Kuala Lumpur: The crude palm oil (CPO) futures contract on Bursa Malaysia Derivatives experienced a decline today, primarily driven by expectations of rising production in the upcoming weeks and a downturn in soybean oil prices, as stated by palm oil trader David Ng. Ng highlighted that the support level for CPO prices was at RM3,850 per tonne, while the resistance level was at RM4,080 per tonne.
According to BERNAMA News Agency, Fastmarkets Palm Oil Analytics senior analyst Dr Sathia Varqa echoed these observations, noting that the market underwent profit-taking following a significant rise last week. This was further compounded by losses in related vegetable oils, cautiousness in anticipation of April's supply and demand estimates, and increasing production, all of which exerted pressure on CPO futures.
It was further reported that profit-taking activities in Chinese vegetable oil futures, particularly on the Dalian Commodity Exchange and Zhengzhou Commodity Exchange, intensified the bearish sentiment in the market.
By the market's close, the May 2025 contract had fallen by RM99 to RM4,040 per tonne, the June 2025 contract had decreased by RM95 to RM3,989 per tonne, the July 2025 contract had dropped by RM92 to RM3,965 per tonne, and the August 2025 contract had declined by RM85 to RM3,962 per tonne.

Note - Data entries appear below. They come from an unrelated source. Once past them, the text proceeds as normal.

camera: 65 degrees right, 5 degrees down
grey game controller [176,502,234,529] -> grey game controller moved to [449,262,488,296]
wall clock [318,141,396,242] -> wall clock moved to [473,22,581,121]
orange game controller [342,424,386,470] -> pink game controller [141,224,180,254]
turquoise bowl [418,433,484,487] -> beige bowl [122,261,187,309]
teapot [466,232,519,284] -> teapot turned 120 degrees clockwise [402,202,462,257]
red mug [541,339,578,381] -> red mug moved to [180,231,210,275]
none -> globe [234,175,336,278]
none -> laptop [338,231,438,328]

The September 2025 contract slipped by RM83 to RM3,956 per tonne, and the October 2025 contract reduced by RM78 to RM3,951 per tonne. Additionally, the trading volume fell to 51,205 lots from 92,662 lots last Friday, while open interest decreased to 236,253 contracts from 239,137 contracts previously. The physical CPO price for May South was recorded at RM4,150 per tonne.